Paste your git log, get a human-sounding standup update. Not groundbreaking — but it removes a daily friction nobody should have to carry.

Every morning, somewhere between 9:00 and 9:14, a developer stares at a Slack channel called #standup and tries to remember what they did yesterday. They know they did things. The things were, in fact, the entire point of yesterday. But the moment the cursor lands in that text box, the brain empties out like a drained sink, and the only thing left is the faint suspicion that they spent four hours reading a GitHub issue about a library they don't even use.

This is a solved problem. It has been solved for a while. And the solution is stupid. That is part of why I like it.

The prompt I want to talk about lives in the a-gnt catalog under the prompts section. It does one thing: you paste the output of git log --since=yesterday --author="your name" into it, and it hands you back a three-line standup update in the voice of a person who actually knows what they were doing. What I did yesterday. What I'm doing today. What's blocking me. That's it.
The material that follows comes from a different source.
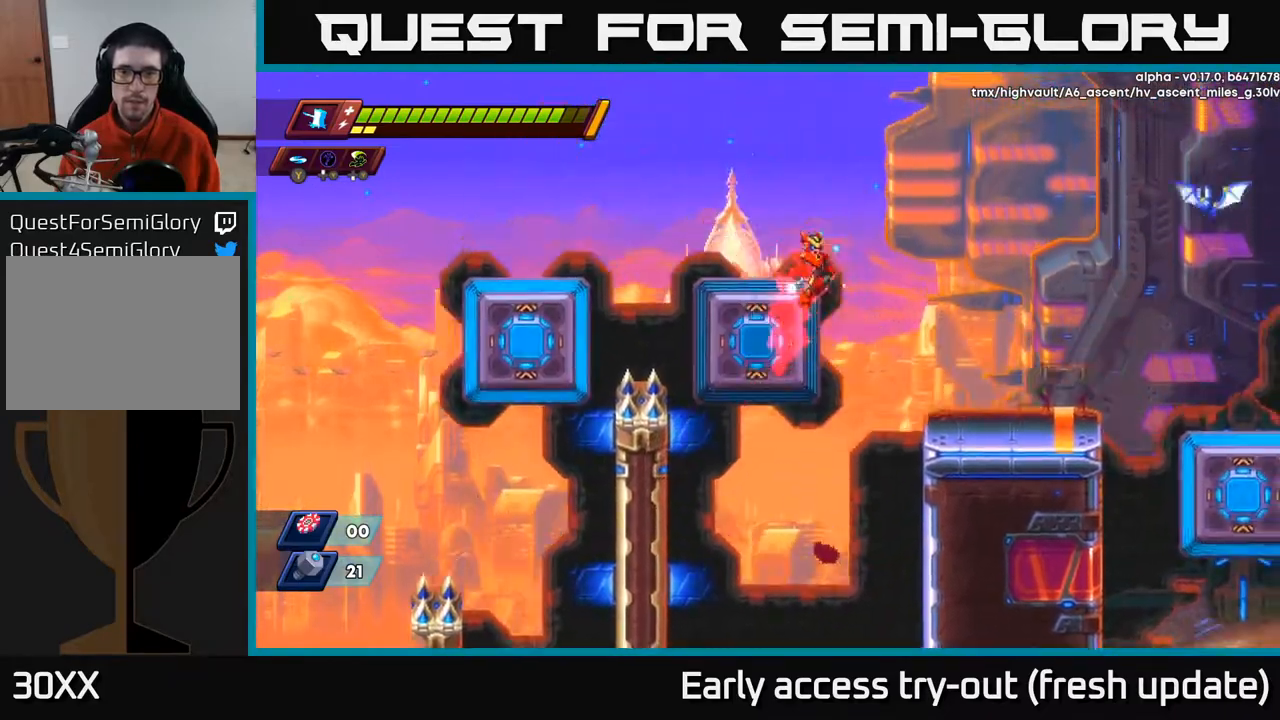
{"buttons": ["DPAD_RIGHT"], "left_stick": "center", "right_stick": "center", "events": [[83, "R2", "up"], [133, "A", "up"], [250, "R2", "down"], [450, "R2", "up"]]}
That's the whole trick.

I am going to walk through the template, explain why it works, and then tell you the slightly embarrassing reason I think it matters. It is not a groundbreaking prompt. It is not going to make the rounds on Hacker News. But it removes three minutes of daily friction, and three minutes of daily friction is the kind of thing that quietly costs you a career's worth of mornings if you don't deal with it.

The template

The shape of the prompt is roughly this. I am paraphrasing because the version in the catalog has been tuned a few times, but the bones are:

You are going to write a short standup update for a developer.
I will paste their raw git log below. Read it and produce exactly
three lines:

1. "Yesterday:" followed by a single sentence summarising the work,
written in past-tense verbs, as if a human were saying it out loud.
2. "Today:" followed by a single sentence on the logical next step,
inferred from the most recent commits.
3. "Blocked:" followed by either a real blocker if one is implied
in the commit messages (WIP, stuck, revert, hack, TODO, broken),
or the word "nothing" if none is obvious.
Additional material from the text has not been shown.